𝑻𝑯𝑬 𝑭𝑰𝑭𝑻𝑯 𝑴𝑨𝑹𝑨𝑼𝑫𝑬𝑹 | 𝑷𝑬𝑨𝑹𝑳 𝒀𝑨𝑿𝑳𝑬𝒀, ꜱ. ʙʟᴀᴄᴋ
6 Bagian Sedang dalam proses [𝗞İ𝗧𝗔𝗣 1]
Pearl Yaxley, biri ona "hanımefendi gibi davran" dediğinde bir Galleon alsaydı, şimdiye kadar kendi Quidditch takımını kurmuştu bile.
Ama "hanımefendi" dedikleri nasıl biri oluyordu, gerçekten bilmiyordu. Belki Büyük Teyze Euphemia yanaklarını mıncıkladığında kibar kibar sırıtıp sessiz kalmalıydı. Belki de eski, toz kokan malikânede yapılan bitmek bilmeyen aile yemeklerinde, antika portreler safkanlık üzerine tartışırken sessizce tabağına bakmalıydı. Ya da annesi gibi... Sürekli dimdik duran, saçının tek bir teli bile yerinden oynamayan, sesi buz gibi soğuk bir kadın olmalıydı.
Eğer olması gereken buysa, Pearl'ün bu işte hiç gözü yoktu.
Daha on yaşındaydı ama hayat hakkında iki önemli şeyi çoktan öğrenmişti. Bir: Safkan büyücü çevresi dünyadaki en sıkıcı şeydi. İki: Yaxley ailesinin en büyük çocuğu olmak bir ayrıcalık değil, resmen angaryaydı.
Ve kimse ona bunu isteyip istemediğini sormamıştı.
Küçük kardeşi Corban baş belası bir sinsi, bebek Hunter ise gün boyu ağlayan bir çığlık makinesiydi.

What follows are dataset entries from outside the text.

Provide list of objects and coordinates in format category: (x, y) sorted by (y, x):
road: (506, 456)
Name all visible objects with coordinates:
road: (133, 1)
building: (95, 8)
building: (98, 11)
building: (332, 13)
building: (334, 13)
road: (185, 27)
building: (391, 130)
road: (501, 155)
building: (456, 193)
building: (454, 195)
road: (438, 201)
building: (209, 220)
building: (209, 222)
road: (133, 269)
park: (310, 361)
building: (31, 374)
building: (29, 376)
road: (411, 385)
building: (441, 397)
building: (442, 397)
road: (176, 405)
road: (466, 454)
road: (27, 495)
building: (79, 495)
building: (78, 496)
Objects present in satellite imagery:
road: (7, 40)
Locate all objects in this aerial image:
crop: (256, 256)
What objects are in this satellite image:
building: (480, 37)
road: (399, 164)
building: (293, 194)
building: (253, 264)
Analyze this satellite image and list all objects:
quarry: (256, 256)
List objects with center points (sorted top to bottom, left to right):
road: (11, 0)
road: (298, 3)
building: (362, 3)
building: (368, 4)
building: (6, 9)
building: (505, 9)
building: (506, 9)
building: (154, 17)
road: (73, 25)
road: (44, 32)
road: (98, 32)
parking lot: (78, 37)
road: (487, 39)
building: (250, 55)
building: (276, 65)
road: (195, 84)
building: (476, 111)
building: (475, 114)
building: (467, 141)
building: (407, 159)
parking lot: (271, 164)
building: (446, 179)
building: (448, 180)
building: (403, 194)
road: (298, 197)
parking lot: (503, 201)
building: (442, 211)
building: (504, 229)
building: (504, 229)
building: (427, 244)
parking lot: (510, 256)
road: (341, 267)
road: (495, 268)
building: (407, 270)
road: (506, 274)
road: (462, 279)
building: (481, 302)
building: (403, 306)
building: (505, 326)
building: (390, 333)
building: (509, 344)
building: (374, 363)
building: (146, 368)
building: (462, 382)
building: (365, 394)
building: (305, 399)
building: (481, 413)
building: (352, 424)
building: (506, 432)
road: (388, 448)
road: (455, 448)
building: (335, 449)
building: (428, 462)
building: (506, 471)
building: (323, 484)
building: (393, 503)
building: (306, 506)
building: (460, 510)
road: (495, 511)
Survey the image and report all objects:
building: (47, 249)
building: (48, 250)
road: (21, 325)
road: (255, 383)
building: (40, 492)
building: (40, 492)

Pearl çoğu zaman kendini bir çocuk değil, evin ikinci annesi gibi hissediyordu. Onları toparlaması, peşlerinde koşturması, yeri geldiğinde azarlaması ve bütün bunları büyük bir hevesle yapıyormuş gibi davranması gerekiyordu.
Ama Pearl hevesli falan değildi. Hiçbir zaman.
Onun aklı başka yerdeydi. Başka bir hayatın hayalini kuruyordu. Dirseğini masaya koydu diye azar işitmediği, saçları kurdelesinden çıkınca annesinin kaş çatmadığı, sinirlenip yanlışlıkla perdeleri büyüyle tutuşturduğunda evde kıyamet kopmayan bir yerin. Büyünün gösteriş ve soyluluk için değil, gerçekten kendi istediği gibi kullanılabildiği bir hayatın.
Ve sonra, bir sabah, alaca bir baykuş geldi.
Bir mektup ile birlikte.
Ve her şey değişmeye başladı.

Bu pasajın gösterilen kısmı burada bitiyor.